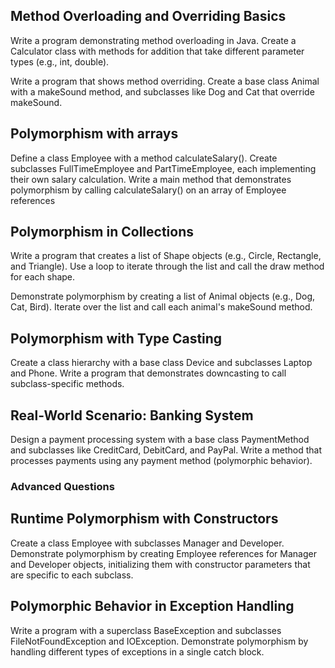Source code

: ## Method Overloading and Overriding Basics
Write a program demonstrating method overloading in Java. Create a Calculator class with methods for addition that take different parameter types (e.g., int, double).

Write a program that shows method overriding. Create a base class Animal with a makeSound method, and subclasses like Dog and Cat that override makeSound.

## Polymorphism with arrays
Define a class Employee with a method calculateSalary(). Create subclasses FullTimeEmployee and PartTimeEmployee, each implementing their own salary calculation. Write a main method that demonstrates polymorphism by calling calculateSalary() on an array of Employee references

## Polymorphism in Collections
Write a program that creates a list of Shape objects (e.g., Circle, Rectangle, and Triangle). Use a loop to iterate through the list and call the draw method for each shape.

Demonstrate polymorphism by creating a list of Animal objects (e.g., Dog, Cat, Bird). Iterate over the list and call each animal's makeSound method.

## Polymorphism with Type Casting
Create a class hierarchy with a base class Device and subclasses Laptop and Phone. Write a program that demonstrates downcasting to call subclass-specific methods.

## Real-World Scenario: Banking System

Design a payment processing system with a base class PaymentMethod and subclasses like CreditCard, DebitCard, and PayPal. Write a method that processes payments using any payment method (polymorphic behavior).

### Advanced Questions

## Runtime Polymorphism with Constructors
Create a class Employee with subclasses Manager and Developer. Demonstrate polymorphism by creating Employee references for Manager and Developer objects, initializing them with constructor parameters that are specific to each subclass.


## Polymorphic Behavior in Exception Handling
Write a program with a superclass BaseException and subclasses FileNotFoundException and IOException. Demonstrate polymorphism by handling different types of exceptions in a single catch block.
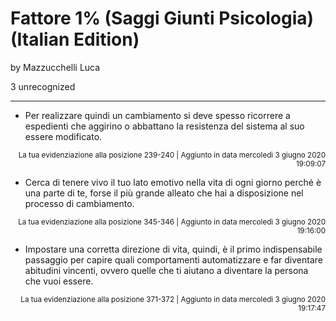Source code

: # Fattore 1% (Saggi Giunti Psicologia) (Italian Edition)
by Mazzucchelli Luca

3 unrecognized

---

* Per realizzare quindi un cambiamento si deve spesso ricorrere a espedienti che aggirino o abbattano la resistenza del sistema al suo essere modificato.

<p style="text-align: right;"><sup>La tua evidenziazione alla posizione 239-240 | Aggiunto in data mercoledì 3 giugno 2020 19:09:07</sup></p>

* Cerca di tenere vivo il tuo lato emotivo nella vita di ogni giorno perché è una parte di te, forse il più grande alleato che hai a disposizione nel processo di cambiamento.

<p style="text-align: right;"><sup>La tua evidenziazione alla posizione 345-346 | Aggiunto in data mercoledì 3 giugno 2020 19:16:00</sup></p>

* Impostare una corretta direzione di vita, quindi, è il primo indispensabile passaggio per capire quali comportamenti automatizzare e far diventare abitudini vincenti, ovvero quelle che ti aiutano a diventare la persona che vuoi essere.

<p style="text-align: right;"><sup>La tua evidenziazione alla posizione 371-372 | Aggiunto in data mercoledì 3 giugno 2020 19:17:47</sup></p>

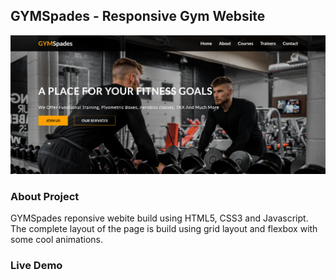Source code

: ## GYMSpades - Responsive Gym Website

![](img/landing-page.png)

### About Project

GYMSpades reponsive webite build using HTML5, CSS3 and Javascript. The complete layout of the page is build using grid layout and flexbox with some cool animations.

### Live Demo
------
▶ WHAT TO DO: Copy out the text of every item above word for word, omitting the pictures.

▶ EXPECTED ANSWER:
Source code

: ## Method Overloading and Overriding Basics
Write a program demonstrating method overloading in Java. Create a Calculator class with methods for addition that take different parameter types (e.g., int, double).

Write a program that shows method overriding. Create a base class Animal with a makeSound method, and subclasses like Dog and Cat that override makeSound.

## Polymorphism with arrays
Define a class Employee with a method calculateSalary(). Create subclasses FullTimeEmployee and PartTimeEmployee, each implementing their own salary calculation. Write a main method that demonstrates polymorphism by calling calculateSalary() on an array of Employee references

## Polymorphism in Collections
Write a program that creates a list of Shape objects (e.g., Circle, Rectangle, and Triangle). Use a loop to iterate through the list and call the draw method for each shape.

Demonstrate polymorphism by creating a list of Animal objects (e.g., Dog, Cat, Bird). Iterate over the list and call each animal's makeSound method.

## Polymorphism with Type Casting
Create a class hierarchy with a base class Device and subclasses Laptop and Phone. Write a program that demonstrates downcasting to call subclass-specific methods.

## Real-World Scenario: Banking System

Design a payment processing system with a base class PaymentMethod and subclasses like CreditCard, DebitCard, and PayPal. Write a method that processes payments using any payment method (polymorphic behavior).

### Advanced Questions

## Runtime Polymorphism with Constructors
Create a class Employee with subclasses Manager and Developer. Demonstrate polymorphism by creating Employee references for Manager and Developer objects, initializing them with constructor parameters that are specific to each subclass.


## Polymorphic Behavior in Exception Handling
Write a program with a superclass BaseException and subclasses FileNotFoundException and IOException. Demonstrate polymorphism by handling different types of exceptions in a single catch block.
Source code

: # Fattore 1% (Saggi Giunti Psicologia) (Italian Edition)
by Mazzucchelli Luca

3 unrecognized

---

* Per realizzare quindi un cambiamento si deve spesso ricorrere a espedienti che aggirino o abbattano la resistenza del sistema al suo essere modificato.

<p style="text-align: right;"><sup>La tua evidenziazione alla posizione 239-240 | Aggiunto in data mercoledì 3 giugno 2020 19:09:07</sup></p>

* Cerca di tenere vivo il tuo lato emotivo nella vita di ogni giorno perché è una parte di te, forse il più grande alleato che hai a disposizione nel processo di cambiamento.

<p style="text-align: right;"><sup>La tua evidenziazione alla posizione 345-346 | Aggiunto in data mercoledì 3 giugno 2020 19:16:00</sup></p>

* Impostare una corretta direzione di vita, quindi, è il primo indispensabile passaggio per capire quali comportamenti automatizzare e far diventare abitudini vincenti, ovvero quelle che ti aiutano a diventare la persona che vuoi essere.

<p style="text-align: right;"><sup>La tua evidenziazione alla posizione 371-372 | Aggiunto in data mercoledì 3 giugno 2020 19:17:47</sup></p>

Source code

: ## GYMSpades - Responsive Gym Website

![](img/landing-page.png)

### About Project

GYMSpades reponsive webite build using HTML5, CSS3 and Javascript. The complete layout of the page is build using grid layout and flexbox with some cool animations.

### Live Demo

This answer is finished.